Data supplied >>
** BEGIN **

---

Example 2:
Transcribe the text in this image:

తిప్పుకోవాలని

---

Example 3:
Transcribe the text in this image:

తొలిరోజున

** END **

Goal >>
Rewrite all of the records above, putting "Write out" in place of every "Transcribe" and keeping everything else the same.

Finished task >>
---

Example 2:
Write out the text in this image:

తిప్పుకోవాలని

---

Example 3:
Write out the text in this image:

తొలిరోజున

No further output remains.